Here’s a closer look at the candidates and where they stand on issues.
Larry Dale Carpenter
Carpenter says his top three issues are election integrity, mandates and infrastructure.
“Those are some of the three big issues that I definitely take into consideration when I’m running for county commissioner of Precinct 4,” he said.
Carpenter said he is running because he believes the country and Tarrant County are going in the wrong direction.
“The last thing I want to see is us to become something like a Dallas or Travis County,” he said. “I believe that the concerted values and what I hold dear is something that matches and definitely resonates with the people of Precinct 4.”
On his website, Carpenter also cites reducing tax burdens, education and opposing critical race theory and supporting law enforcement. He also says that if elected he will request a review of the Hart voting machines used in Tarrant County.
Recent campaign finance filings show that Carpenter raised $8,410.73 in the last six months of the year.
Ramirez is president of the Fort Worth Police Officers Association, an elected position in which he serves more than 1,700 civil service employees. He has extensive law enforcement experience, including service as a Fort Worth officer, detective and sergeant, along with assignments to the United States Department of Homeland Security National Gang Unit.
“I’m born and raised in Tarrant County Precinct 4 in the northwest, and you can’t drive a mile without recognizing that our infrastructure is 10 years behind where we need to be,” he said. Ramirez calls Precinct 4 the “final frontier.”
“Everything is built out to our east. Everything’s getting that way to our south. And it’s spreading northwest, and I fear that we’re not prepared for it, and we haven’t been. And a lot of that just goes back to the fact that we’ve not strategically planned in that area or in the entire county for the last five years. There is no plan,” he said.

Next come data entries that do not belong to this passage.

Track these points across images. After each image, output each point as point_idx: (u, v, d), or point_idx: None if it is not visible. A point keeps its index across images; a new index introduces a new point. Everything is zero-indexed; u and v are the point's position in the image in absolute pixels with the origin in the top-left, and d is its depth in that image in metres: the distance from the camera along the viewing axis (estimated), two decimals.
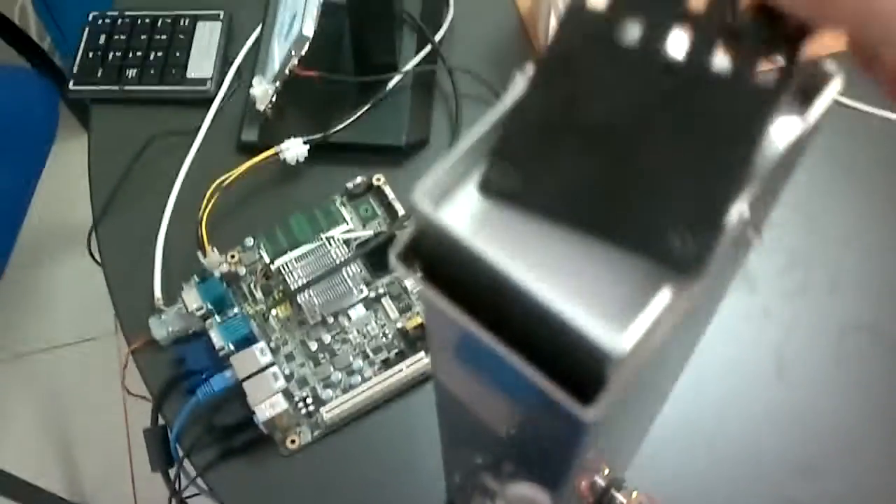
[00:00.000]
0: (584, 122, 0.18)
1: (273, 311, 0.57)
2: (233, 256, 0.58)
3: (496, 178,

On his website, Ramirez also cites issues such as public safety, border security, fiscal policy and public health.
Ramirez says county commissioners are in a unique position in local government.
“You don’t just serve as an elected representative. You serve as an elected executive. You truly are responsible day to day for the responsible management of your entire precinct,” he said. “And more than that, you’re part of the entire county. I think that it takes somebody who has executive experience, somebody who is educated, and somebody who’s actually been proven in times of turmoil to really do a great job in that position. I’m proud to have relationships with everybody who you need relationships with to make an effective collaborative government work.”

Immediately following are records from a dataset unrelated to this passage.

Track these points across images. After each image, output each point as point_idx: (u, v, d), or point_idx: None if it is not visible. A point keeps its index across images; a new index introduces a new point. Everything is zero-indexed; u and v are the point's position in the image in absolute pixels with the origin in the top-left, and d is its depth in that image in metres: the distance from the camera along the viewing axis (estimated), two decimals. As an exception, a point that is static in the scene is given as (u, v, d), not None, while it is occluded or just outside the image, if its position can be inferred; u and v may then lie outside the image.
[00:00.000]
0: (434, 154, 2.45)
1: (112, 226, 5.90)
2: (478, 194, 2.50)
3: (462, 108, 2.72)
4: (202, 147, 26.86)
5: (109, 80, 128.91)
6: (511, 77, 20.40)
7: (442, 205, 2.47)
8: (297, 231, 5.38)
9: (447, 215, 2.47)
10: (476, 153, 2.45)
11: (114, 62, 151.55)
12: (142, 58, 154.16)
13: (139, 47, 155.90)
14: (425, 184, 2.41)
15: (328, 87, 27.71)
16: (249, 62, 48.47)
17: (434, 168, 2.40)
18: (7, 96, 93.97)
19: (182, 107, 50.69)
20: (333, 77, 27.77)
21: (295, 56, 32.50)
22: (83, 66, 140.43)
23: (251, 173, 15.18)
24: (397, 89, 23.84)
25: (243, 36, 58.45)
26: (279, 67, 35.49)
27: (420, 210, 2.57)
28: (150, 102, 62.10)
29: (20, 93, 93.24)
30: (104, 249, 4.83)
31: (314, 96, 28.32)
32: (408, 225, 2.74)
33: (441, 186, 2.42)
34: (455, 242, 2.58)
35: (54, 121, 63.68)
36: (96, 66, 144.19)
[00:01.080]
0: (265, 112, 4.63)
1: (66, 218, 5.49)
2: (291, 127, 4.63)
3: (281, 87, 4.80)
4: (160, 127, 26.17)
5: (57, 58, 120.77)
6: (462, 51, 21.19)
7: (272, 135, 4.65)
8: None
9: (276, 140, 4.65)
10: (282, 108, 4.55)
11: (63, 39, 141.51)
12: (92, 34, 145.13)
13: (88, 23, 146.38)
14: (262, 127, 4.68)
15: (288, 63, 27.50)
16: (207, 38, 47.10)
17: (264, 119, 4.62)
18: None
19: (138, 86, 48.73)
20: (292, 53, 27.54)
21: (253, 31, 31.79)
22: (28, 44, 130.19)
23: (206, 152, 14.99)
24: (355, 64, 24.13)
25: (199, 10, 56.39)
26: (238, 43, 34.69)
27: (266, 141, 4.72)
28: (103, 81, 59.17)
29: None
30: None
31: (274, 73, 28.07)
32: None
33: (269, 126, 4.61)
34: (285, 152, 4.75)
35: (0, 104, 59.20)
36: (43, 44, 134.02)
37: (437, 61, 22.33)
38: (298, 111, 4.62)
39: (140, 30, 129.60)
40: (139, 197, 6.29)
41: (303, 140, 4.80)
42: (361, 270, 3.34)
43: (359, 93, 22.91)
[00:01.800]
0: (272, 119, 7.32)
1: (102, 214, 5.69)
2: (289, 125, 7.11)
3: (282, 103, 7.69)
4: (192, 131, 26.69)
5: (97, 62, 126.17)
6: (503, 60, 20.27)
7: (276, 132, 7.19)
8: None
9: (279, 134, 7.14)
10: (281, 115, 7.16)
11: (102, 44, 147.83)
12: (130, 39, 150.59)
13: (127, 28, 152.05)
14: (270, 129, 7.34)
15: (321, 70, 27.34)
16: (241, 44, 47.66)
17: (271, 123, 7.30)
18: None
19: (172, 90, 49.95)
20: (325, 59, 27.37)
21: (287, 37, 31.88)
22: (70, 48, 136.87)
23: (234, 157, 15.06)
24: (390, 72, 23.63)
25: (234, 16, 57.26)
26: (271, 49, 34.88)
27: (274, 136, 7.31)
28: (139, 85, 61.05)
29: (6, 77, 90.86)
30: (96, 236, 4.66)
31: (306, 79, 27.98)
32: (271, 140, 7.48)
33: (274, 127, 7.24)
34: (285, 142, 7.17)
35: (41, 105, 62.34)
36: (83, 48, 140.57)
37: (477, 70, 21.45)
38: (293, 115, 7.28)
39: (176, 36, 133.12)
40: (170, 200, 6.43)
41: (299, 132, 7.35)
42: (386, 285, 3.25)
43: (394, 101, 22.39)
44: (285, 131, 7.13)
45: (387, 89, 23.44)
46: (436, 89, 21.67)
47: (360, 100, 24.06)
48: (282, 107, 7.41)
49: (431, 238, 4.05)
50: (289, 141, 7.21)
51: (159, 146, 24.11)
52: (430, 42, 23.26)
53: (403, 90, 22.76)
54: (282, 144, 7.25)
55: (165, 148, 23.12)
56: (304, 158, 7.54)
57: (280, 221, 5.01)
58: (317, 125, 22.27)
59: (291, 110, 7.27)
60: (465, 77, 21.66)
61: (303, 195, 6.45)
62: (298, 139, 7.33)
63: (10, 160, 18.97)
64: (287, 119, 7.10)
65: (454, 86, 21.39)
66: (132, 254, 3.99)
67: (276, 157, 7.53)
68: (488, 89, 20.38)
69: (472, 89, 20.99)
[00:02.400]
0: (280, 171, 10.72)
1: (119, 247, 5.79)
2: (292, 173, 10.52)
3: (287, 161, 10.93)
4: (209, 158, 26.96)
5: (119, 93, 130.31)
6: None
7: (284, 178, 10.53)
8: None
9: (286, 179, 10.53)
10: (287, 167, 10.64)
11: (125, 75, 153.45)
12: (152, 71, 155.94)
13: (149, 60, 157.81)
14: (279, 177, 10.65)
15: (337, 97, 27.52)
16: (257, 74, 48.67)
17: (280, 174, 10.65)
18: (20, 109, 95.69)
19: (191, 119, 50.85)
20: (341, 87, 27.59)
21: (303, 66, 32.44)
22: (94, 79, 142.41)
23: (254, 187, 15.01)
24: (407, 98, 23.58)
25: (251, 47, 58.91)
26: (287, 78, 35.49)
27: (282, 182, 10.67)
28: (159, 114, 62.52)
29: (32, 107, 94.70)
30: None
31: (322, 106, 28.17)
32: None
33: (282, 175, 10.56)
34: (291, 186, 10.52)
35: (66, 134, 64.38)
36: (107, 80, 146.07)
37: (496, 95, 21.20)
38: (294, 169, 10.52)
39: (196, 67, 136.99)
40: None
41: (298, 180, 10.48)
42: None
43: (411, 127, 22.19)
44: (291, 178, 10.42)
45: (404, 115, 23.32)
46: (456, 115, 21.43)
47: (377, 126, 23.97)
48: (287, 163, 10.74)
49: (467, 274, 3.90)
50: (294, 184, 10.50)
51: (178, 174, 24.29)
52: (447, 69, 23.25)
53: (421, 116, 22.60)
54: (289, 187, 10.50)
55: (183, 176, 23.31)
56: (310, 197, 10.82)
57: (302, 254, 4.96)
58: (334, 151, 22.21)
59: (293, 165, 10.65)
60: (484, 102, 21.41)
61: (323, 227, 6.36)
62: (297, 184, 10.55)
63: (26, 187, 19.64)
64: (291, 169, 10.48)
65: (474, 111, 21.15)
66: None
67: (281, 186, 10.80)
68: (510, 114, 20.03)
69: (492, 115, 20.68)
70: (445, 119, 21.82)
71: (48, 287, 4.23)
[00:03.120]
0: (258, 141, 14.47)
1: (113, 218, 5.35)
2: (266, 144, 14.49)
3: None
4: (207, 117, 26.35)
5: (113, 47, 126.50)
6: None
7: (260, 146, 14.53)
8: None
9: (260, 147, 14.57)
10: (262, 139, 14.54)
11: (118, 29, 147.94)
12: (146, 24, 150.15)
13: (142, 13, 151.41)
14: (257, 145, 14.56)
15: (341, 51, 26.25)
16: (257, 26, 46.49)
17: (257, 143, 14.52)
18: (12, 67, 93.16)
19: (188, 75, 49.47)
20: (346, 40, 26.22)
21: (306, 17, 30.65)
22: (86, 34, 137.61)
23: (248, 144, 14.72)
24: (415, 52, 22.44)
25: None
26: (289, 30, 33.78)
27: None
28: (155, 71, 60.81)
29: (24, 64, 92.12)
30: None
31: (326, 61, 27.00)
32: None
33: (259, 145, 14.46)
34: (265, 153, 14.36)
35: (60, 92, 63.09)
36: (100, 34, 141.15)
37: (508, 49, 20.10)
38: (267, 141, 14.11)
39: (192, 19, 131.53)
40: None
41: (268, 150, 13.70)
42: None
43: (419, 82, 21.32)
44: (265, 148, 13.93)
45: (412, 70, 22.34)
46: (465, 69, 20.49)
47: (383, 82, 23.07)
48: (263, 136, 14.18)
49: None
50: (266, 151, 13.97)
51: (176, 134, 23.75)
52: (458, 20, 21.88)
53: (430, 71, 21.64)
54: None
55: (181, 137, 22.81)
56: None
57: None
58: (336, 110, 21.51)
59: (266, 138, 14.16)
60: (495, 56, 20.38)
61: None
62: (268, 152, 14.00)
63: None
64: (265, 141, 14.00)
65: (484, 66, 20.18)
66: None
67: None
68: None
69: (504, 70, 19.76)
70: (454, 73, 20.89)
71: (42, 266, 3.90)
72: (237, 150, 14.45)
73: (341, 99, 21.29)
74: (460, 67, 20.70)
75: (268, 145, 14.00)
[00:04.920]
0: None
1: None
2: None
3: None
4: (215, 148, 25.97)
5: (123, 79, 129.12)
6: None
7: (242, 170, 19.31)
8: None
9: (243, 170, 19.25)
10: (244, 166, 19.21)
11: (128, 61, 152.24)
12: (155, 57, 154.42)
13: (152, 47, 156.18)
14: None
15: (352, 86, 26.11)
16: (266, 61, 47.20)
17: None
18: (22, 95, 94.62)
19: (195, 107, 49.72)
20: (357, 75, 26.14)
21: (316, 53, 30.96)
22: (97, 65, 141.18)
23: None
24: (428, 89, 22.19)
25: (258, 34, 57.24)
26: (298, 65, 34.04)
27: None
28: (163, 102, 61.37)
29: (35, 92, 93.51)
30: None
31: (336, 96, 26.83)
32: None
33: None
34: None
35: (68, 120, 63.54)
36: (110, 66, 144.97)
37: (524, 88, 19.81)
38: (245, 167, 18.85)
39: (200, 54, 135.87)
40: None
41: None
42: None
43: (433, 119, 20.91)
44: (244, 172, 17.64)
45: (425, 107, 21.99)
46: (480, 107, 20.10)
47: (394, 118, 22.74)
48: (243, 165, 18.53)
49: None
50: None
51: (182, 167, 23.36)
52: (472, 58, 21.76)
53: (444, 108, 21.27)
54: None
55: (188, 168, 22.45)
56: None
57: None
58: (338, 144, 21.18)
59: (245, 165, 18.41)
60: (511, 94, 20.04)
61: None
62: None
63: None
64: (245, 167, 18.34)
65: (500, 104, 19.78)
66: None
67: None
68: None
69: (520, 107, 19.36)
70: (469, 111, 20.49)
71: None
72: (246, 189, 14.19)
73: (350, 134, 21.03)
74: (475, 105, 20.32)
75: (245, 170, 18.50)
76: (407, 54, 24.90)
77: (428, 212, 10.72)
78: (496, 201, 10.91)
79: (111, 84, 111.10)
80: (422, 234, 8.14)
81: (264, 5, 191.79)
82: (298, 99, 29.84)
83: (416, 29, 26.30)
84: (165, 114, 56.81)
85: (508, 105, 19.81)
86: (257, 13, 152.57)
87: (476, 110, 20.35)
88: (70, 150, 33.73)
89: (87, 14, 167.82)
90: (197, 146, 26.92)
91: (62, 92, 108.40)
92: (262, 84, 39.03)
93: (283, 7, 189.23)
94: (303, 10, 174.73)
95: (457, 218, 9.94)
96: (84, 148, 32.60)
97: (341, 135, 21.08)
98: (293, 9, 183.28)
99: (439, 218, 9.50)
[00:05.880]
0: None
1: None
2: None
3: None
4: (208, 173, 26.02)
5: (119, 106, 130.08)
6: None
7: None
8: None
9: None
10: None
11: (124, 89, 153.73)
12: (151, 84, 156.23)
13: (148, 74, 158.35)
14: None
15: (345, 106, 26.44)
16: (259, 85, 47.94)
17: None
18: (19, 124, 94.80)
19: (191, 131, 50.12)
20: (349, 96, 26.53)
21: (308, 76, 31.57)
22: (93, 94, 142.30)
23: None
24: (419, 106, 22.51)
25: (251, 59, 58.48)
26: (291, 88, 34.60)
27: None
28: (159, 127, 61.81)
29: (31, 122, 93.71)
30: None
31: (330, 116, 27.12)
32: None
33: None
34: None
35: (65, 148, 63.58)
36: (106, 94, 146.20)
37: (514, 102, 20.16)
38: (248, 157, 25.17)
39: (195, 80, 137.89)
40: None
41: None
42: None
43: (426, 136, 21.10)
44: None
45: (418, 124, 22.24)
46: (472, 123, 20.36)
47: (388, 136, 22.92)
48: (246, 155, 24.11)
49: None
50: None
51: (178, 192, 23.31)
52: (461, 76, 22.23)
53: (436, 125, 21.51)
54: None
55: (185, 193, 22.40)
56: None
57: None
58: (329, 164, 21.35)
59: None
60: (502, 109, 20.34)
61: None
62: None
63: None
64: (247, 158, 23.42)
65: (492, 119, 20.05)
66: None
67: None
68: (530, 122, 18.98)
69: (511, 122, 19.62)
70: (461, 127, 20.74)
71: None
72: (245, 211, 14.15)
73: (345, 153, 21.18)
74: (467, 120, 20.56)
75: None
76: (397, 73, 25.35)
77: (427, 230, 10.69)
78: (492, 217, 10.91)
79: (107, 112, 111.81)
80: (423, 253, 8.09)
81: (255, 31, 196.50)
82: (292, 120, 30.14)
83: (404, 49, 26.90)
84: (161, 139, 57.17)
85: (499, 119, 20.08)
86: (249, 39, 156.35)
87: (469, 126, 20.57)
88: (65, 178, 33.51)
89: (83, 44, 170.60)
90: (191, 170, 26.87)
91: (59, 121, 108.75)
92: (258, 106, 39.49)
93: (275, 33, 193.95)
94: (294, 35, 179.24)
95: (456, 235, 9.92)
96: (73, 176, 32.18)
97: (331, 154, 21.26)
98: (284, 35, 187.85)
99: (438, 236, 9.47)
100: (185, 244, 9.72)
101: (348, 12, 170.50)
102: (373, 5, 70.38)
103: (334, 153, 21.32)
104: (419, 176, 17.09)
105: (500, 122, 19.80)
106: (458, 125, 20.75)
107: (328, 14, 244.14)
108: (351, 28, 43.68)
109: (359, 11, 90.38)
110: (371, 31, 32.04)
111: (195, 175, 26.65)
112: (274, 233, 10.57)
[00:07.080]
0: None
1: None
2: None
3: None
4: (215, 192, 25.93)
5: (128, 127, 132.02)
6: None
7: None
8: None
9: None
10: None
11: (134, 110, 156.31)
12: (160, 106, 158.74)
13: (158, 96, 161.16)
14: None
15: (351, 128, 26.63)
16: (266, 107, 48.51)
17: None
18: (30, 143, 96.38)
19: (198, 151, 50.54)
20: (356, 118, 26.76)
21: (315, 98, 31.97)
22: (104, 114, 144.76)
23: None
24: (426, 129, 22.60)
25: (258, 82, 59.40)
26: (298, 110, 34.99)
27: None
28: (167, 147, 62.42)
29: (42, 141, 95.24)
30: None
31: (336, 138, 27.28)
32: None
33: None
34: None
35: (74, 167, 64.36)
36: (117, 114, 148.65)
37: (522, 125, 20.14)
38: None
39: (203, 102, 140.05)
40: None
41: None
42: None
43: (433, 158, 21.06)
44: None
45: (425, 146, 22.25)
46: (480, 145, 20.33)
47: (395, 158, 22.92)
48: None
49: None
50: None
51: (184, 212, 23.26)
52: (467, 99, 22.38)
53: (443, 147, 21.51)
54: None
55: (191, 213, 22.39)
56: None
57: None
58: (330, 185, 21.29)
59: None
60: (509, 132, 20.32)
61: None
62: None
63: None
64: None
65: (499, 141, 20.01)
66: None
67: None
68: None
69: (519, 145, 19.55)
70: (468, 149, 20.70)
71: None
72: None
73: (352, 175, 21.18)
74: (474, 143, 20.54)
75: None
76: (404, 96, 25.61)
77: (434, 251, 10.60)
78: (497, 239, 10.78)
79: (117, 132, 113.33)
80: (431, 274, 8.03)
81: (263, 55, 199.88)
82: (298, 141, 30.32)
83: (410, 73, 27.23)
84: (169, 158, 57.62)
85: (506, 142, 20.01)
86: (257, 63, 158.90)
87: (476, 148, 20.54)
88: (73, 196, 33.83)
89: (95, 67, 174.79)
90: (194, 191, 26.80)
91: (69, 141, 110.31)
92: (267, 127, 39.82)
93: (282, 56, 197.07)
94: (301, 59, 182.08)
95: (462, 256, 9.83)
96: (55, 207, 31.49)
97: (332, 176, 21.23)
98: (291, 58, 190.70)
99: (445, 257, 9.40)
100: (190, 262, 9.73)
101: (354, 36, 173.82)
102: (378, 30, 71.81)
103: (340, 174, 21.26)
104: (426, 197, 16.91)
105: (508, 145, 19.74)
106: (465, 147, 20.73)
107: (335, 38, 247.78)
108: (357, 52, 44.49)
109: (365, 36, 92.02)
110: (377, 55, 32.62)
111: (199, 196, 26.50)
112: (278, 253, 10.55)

Ramirez has received endorsements from Lt. Gov. Dan Patrick, Fort Worth Mayor Mattie Parker, Texas Land Commissioner George P. Bush and others.
Ramirez reported political contributions of $117,374.88 for the final six months of 2021.
Joe D. “Jody” Johnson
The Fort Worth Report reached out to Johnson several times, but he did not respond.
From his bio on his campaign website, Johnson, a two-term Republican constable for Tarrant County Precinct 4, says he began his 36-year career in public service in March of 1986 as a patrol officer for the Fort Worth Police Department. He was selected for the Fort Worth SWAT Unit, where he spent 15 of his 30-year career. He retired in 2016 as a member of the Fort Worth Police Mounted Patrol.
The website says public safety is Johnson’s top concern and also cites infrastructure, property taxes and immigration as top issues.
Johnson has received endorsements from his father, Tarrant County Judge Glen Whitley, state Rep. Charlie Geren, R-Fort Worth, and Tarrant County District Clerk Tom Wilder.
In the final six months of 2021, Johnson reported political contributions of $44,498.98.
Cedric C. Kanyinda
The Fort Worth Report reached out to Kanyinda several times, but he did not respond.
On his website, Kanyinda cites health care, infrastructure, housing, taxes and housing as key issues in the campaign.
Kanyinda, an IT professional, also ran for mayor of Fort Worth in 2021.
He reported no political contributions as of the end of 2021, but did report a loan of $5,000 to the campaign.